• _Reading text_:
::::::::::
A cozy talk about anxiety

A cozy talk about anxiety

I picked for today a topic that came across as difficult. My first reflex was avoiding it but thinking it might actually help or comfort some of you turned me back to my initial plan. I chose to talk about anxiety as, somehow, I feel it is becoming more and more common among people coming from my generation and age group. I came across it myself and saw it happening to people I love and are close to me. We might not manage to professionally handle this problem here but talking about it might ease things.

As an Eastern European-expat in a Western society I couldn’t help but notice that we’re one hypochondriac group of people (leaving out a few exceptional individuals). Whereas most of my Dutch friends will happily grab a Paracetamol no matter how serious the pain, us Eastern people – we’ll spend significant time thinking something is terribly wrong with ourselves and Google for all sorts of evil diseases. Also common in that sense is the portable pharmacy that we carry around places in order to rest assured we are prepared for all calamities. :)) Partially, I see these kinds of habits as setting ground for an anxious environment.

Let me just mention here an episode that I can now make fun of, but gave me the spooks when it happened: experiencing a high volume of stress at some point, my body and brain somehow started behaving as if I was having a heart attack. In a vicious circle, this made me panic which made the symptoms even worse. In a moment of great entertainment to those around me, I almost dialed 911 to ask for a ride. Looking back to my own behavior, I realize that once “the diagnose was set”, my brain could not comprehend any other (positive) scenario. And that’s how you get a panic attack. To bring some variety, I also have friends that were under the impression they’re having a stroke or that will just die out of a sudden.
::::::::::
• _Prompt 1_:
Repeat the stretch of the anxiety essay from "I picked for" through "might ease things.".
• _Prompt 2_:
List every medical attack or emergency named in the anxiety essay.
The records have no connection to the text about anxiety.

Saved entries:
::::::::::
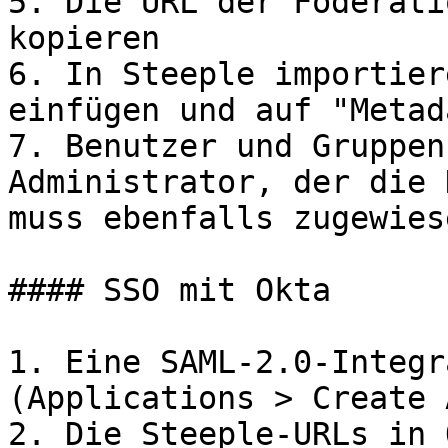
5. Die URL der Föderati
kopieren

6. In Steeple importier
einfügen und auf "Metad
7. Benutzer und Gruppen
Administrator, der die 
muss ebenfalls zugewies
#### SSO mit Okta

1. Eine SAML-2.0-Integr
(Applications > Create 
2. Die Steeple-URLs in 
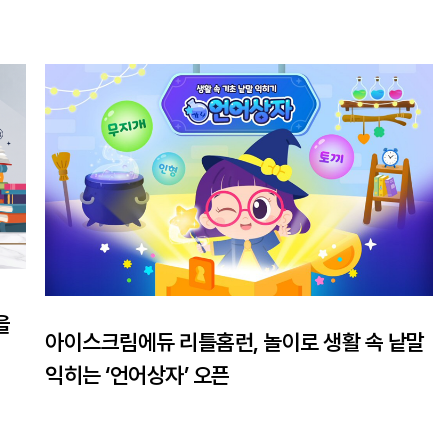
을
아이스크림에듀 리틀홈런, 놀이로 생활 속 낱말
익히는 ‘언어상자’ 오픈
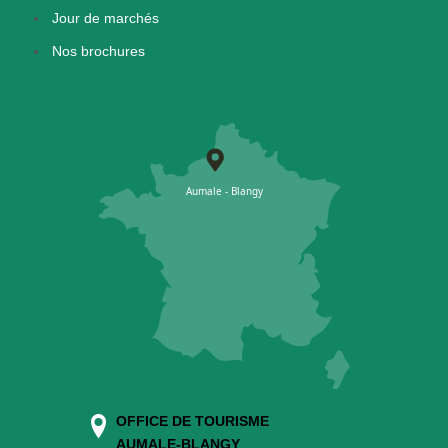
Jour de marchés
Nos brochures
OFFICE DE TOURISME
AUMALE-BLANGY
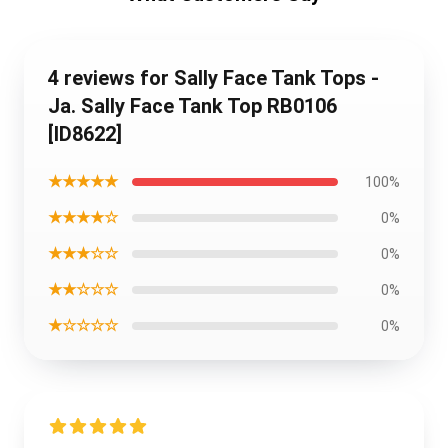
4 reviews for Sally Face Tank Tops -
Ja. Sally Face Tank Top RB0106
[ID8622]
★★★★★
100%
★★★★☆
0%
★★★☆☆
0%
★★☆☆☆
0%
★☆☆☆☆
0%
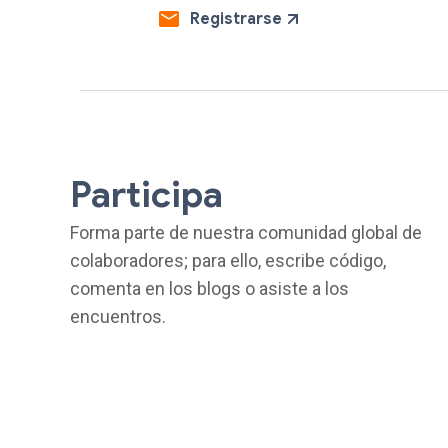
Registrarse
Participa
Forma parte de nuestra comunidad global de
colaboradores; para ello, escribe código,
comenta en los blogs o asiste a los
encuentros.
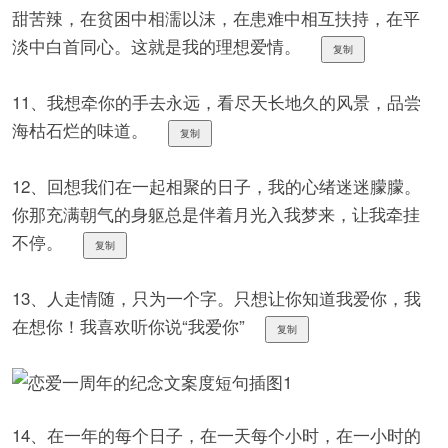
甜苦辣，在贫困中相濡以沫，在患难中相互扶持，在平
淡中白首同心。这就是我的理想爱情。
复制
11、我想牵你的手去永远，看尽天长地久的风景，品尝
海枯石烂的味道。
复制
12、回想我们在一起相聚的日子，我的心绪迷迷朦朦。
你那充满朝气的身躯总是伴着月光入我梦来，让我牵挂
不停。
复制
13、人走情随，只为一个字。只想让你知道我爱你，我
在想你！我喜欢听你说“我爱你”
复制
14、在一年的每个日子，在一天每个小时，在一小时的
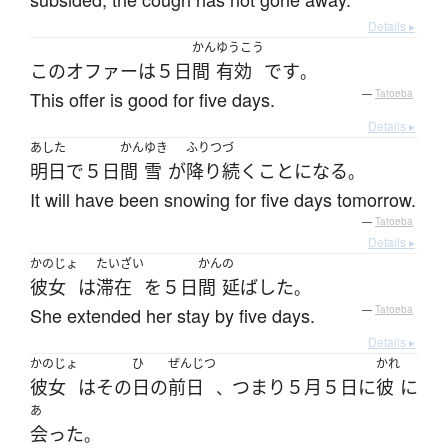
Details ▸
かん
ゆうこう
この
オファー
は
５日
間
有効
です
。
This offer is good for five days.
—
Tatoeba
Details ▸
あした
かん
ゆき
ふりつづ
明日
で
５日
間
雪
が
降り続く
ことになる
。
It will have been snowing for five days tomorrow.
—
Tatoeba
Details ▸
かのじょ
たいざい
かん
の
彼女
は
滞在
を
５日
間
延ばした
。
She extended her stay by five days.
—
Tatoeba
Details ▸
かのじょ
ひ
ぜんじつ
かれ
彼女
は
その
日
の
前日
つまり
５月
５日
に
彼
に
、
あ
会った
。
::::::::::
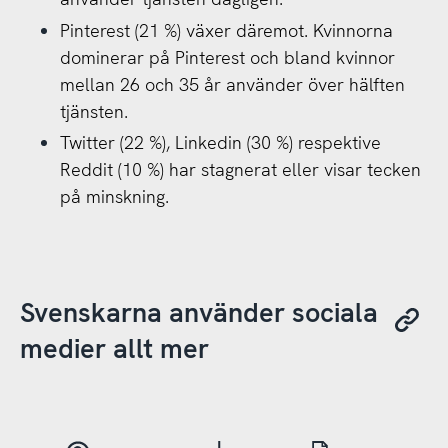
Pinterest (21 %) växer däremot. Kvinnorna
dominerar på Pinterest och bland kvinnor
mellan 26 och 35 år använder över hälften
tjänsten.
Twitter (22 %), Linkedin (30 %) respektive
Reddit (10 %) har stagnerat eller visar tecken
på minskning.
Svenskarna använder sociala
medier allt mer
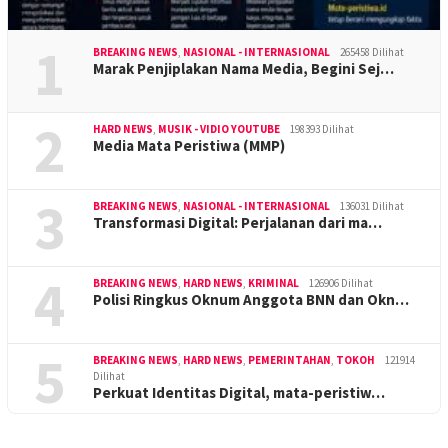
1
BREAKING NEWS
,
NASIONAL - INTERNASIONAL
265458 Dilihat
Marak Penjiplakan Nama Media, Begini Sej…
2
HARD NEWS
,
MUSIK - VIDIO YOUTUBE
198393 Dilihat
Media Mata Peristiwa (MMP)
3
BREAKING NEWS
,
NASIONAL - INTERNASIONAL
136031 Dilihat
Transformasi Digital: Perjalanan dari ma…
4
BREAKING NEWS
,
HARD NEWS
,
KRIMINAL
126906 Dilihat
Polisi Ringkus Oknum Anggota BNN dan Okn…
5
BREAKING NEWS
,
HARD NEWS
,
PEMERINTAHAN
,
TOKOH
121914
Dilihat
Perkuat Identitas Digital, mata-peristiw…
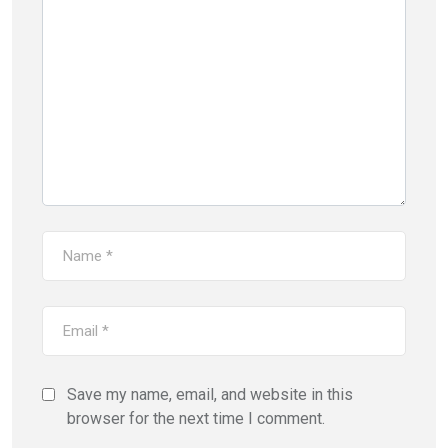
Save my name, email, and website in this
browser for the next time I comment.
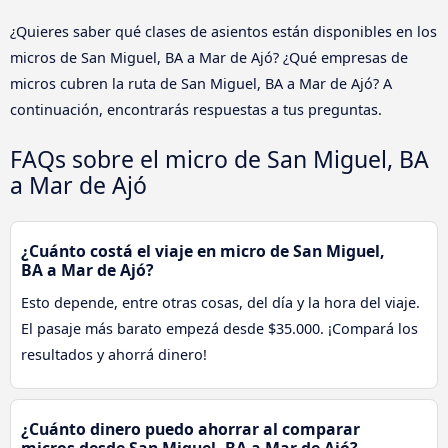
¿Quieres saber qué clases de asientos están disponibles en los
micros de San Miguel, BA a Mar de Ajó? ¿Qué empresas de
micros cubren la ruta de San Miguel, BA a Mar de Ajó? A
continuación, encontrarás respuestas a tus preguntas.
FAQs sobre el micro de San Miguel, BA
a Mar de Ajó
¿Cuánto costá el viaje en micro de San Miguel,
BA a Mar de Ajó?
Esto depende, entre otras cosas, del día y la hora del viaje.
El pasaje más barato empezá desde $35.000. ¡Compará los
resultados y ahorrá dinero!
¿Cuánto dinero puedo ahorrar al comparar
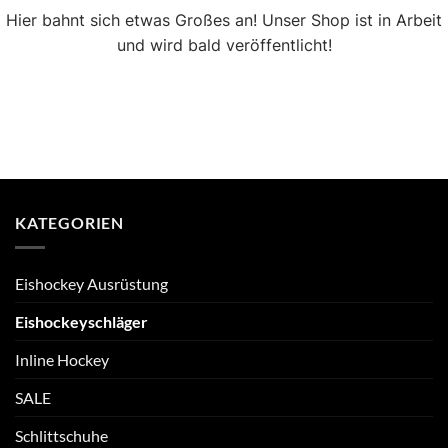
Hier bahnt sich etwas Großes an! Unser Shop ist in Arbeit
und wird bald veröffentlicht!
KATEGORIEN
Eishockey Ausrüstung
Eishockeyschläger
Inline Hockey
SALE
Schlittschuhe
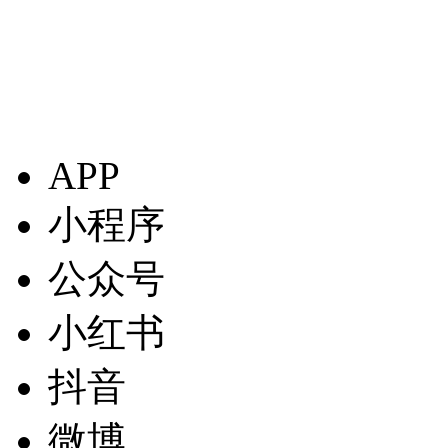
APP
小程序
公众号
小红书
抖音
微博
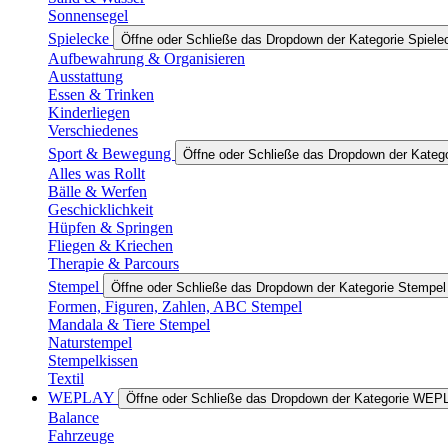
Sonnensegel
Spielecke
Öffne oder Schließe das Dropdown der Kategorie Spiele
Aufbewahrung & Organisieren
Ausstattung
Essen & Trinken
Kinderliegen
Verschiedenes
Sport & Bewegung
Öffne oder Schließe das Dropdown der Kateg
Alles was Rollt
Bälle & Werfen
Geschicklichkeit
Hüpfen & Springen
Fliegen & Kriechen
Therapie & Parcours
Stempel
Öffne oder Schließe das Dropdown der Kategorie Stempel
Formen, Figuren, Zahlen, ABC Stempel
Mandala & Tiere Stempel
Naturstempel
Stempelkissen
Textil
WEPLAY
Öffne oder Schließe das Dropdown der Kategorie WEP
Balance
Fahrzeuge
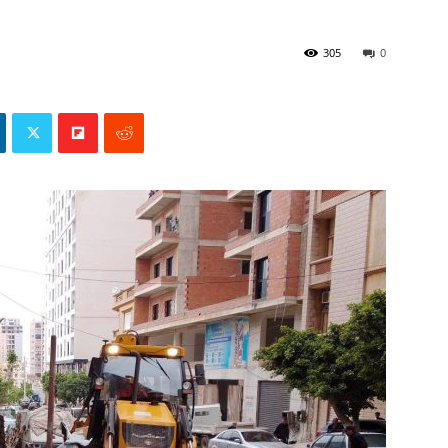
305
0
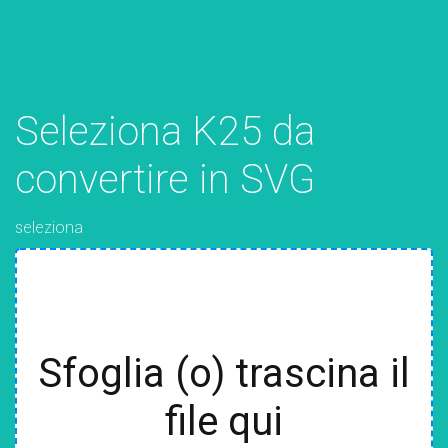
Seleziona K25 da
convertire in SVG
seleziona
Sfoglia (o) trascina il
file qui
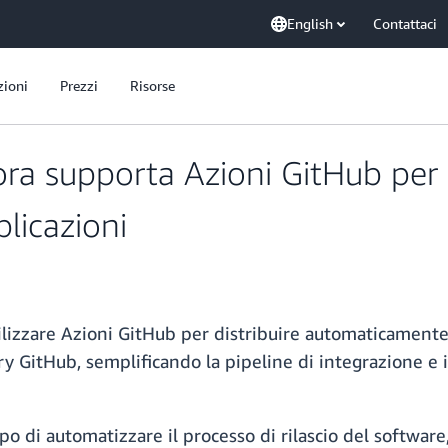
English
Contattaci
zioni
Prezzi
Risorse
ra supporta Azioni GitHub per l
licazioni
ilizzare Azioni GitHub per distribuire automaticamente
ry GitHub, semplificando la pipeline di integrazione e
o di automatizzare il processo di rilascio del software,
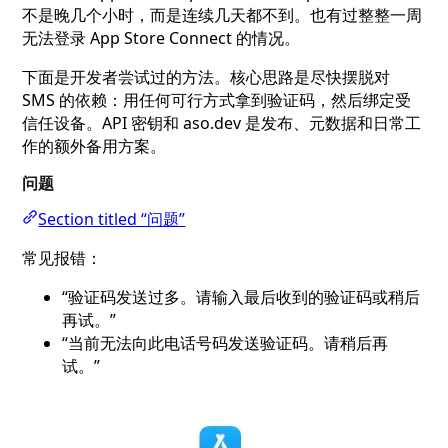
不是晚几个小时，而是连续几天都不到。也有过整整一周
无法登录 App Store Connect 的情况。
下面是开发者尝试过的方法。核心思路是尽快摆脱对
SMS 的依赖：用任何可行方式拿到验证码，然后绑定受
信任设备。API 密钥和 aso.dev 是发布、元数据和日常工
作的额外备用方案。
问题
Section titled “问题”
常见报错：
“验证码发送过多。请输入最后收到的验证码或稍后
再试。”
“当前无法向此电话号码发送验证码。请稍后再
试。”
::::::::::
• _Output 1_:
I picked for today a topic that came across as difficult. My first reflex was avoiding it but thinking it might actually help or comfort some of you turned me back to my initial plan. I chose to talk about anxiety as, somehow, I feel it is becoming more and more common among people coming from my generation and age group. I came across it myself and saw it happening to people I love and are close to me. We might not manage to professionally handle this problem here but talking about it might ease things.

• _Output 2_:
Heart attack, panic attack, stroke